Canterbury housing market remains resilient despite downturn
The Canterbury region’s housing market continues to largely withstand a downturn that has seen home values fall by an average of 6% nationally this year.
Despite rising interest rates, credit constraints, and inflationary pressures, residential property values remain relatively steady across the wider region at an average of 0.1% growth since the start of the calendar year — a stark contrast to the Auckland and Wellington regions, where values have fallen by 7.7% and 11.6% respectively.
Canterbury also remains one of just two regions across New Zealand to record net positive home value growth over the first seven months of 2022, alongside the West Coast, with six districts in the top 10 nationally — including Kaikoura (8.5%), Mackenzie (7.5%), Waitaki (6.2%), Ashburton (6.1%), Hurunui (5.7%), and Waimate (4.8%).
Meanwhile, Timaru sits just outside the top 10 with 4.5% average home value growth this calendar year.
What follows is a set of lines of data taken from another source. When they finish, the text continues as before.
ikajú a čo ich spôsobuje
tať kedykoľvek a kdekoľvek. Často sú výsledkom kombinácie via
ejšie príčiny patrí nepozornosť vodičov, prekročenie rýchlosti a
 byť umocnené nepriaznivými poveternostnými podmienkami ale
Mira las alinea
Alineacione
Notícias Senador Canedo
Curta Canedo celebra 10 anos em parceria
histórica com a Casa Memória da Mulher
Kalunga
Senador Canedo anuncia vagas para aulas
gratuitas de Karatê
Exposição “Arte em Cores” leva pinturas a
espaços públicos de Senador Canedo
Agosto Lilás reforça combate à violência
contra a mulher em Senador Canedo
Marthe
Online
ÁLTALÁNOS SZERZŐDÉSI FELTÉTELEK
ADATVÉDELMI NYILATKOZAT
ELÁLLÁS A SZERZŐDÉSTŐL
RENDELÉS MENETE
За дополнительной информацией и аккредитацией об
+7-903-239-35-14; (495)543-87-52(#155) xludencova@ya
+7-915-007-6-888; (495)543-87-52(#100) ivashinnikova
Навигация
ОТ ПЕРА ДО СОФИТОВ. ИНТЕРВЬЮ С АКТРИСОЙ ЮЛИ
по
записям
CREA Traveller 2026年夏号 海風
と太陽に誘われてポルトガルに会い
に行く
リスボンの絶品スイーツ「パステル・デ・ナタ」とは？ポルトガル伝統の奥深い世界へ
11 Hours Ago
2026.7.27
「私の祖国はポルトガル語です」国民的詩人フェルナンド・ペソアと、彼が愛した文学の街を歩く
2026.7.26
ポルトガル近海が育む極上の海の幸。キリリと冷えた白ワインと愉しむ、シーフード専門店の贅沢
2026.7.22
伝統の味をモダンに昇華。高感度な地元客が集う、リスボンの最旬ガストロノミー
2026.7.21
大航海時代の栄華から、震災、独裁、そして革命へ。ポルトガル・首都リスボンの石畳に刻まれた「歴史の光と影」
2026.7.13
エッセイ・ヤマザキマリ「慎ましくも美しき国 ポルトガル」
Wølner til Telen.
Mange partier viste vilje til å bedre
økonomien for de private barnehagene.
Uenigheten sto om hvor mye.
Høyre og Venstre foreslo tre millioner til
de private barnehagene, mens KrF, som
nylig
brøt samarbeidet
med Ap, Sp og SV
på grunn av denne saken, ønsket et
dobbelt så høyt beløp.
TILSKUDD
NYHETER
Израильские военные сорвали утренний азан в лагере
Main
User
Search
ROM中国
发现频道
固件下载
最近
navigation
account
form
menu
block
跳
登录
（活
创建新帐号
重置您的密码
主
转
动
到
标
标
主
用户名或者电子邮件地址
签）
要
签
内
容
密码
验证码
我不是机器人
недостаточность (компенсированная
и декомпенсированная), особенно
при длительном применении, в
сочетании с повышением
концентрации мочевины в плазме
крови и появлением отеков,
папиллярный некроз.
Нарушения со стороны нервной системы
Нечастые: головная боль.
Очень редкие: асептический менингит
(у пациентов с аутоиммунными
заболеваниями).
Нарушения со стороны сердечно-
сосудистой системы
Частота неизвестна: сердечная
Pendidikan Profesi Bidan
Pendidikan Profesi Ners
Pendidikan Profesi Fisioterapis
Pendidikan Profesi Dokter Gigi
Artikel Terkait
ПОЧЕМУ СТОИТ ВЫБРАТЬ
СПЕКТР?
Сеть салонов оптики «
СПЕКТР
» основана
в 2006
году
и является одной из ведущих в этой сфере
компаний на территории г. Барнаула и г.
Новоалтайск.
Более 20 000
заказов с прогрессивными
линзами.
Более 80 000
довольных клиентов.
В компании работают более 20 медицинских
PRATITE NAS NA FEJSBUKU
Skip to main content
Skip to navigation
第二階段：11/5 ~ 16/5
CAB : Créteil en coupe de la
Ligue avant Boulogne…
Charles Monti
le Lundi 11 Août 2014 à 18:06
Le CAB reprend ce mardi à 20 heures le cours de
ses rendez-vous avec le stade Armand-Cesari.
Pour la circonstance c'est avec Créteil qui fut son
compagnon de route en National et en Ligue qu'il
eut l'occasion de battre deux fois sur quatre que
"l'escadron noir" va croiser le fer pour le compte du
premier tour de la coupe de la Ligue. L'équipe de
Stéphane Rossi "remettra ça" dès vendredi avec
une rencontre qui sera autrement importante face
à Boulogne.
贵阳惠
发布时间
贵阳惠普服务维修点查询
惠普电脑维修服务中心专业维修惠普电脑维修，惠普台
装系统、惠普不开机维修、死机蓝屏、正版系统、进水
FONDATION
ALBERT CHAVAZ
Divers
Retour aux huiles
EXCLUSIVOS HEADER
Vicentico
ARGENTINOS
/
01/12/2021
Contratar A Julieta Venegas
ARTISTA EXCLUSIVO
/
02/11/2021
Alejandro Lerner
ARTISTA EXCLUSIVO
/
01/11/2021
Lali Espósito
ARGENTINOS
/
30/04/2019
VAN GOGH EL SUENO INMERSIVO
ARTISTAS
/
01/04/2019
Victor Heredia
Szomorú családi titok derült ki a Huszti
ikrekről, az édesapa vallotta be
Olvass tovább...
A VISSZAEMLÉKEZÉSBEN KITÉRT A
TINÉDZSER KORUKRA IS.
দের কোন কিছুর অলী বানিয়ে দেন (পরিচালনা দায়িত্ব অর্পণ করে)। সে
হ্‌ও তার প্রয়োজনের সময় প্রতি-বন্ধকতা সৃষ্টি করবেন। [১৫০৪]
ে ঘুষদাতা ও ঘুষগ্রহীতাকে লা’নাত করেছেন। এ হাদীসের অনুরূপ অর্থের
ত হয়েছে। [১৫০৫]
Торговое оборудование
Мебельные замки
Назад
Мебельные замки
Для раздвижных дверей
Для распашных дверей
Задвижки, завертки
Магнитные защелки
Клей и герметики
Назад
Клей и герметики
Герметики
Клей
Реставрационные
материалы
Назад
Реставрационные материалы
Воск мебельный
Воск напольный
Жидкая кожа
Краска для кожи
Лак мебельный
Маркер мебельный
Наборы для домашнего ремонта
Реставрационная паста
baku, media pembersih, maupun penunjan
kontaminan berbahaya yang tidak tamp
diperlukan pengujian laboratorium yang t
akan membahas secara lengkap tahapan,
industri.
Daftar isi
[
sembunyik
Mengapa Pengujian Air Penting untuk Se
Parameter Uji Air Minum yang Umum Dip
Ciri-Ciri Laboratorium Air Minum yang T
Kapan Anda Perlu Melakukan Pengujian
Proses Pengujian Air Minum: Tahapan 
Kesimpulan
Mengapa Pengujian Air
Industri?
Home values are also up by an average of 0.9% in Waimakariri since 1 January, up 1.2% in Selwyn District and down by the same percentage in Christchurch.
Local Quotable Value (QV) property consultant Olivia Brownie commented: “While the local property market has certainly fared better than many others around the country to date, we’re still seeing a pronounced slow down compared to the boom of the last couple of years. This has largely been caused by rising interest rates, credit constraints, and inflation.
“Despite these economic headwinds, homes continue to largely retain their value across the wider region due to their relative affordability, with people priced out of Christchurch and other areas of the country still looking to move here. As a result, quality houses continue to sell at good prices — albeit not at the same rapid pace or volume as the last couple of years.”
She said more established buyers upgrading or downsizing their homes were also having a stabilising effect on house prices. “These people are likely less affected by borrowing restrictions, so they’re able to stay active in the market, buying and selling their homes, even as investors and first-home buyers are forced to take pause.”
“I think the wider region also has the added benefit of a strong labour market, making the housing market not as reactive to the downturn that we’re seeing elsewhere,” Miss Brownie added.
The latest QV House Price Index showed home values decreased by 4.9% nationally over the three-month period to the end of July — an increase from the 3.4% reduction reported back in June. Hurunui, Mackenzie, Ashburton, and Waitaki were four of just nine districts nationwide that did not record declining home values in the latest quarter.
QV operations manager Paul McCorry said the market would likely continue on its downward trajectory nationally over the next three months after the Reserve Bank hiked the official cash rate by 50 basis points to 3% on Wednesday. “Any further increases will only fan the flames of this correction further,” he said.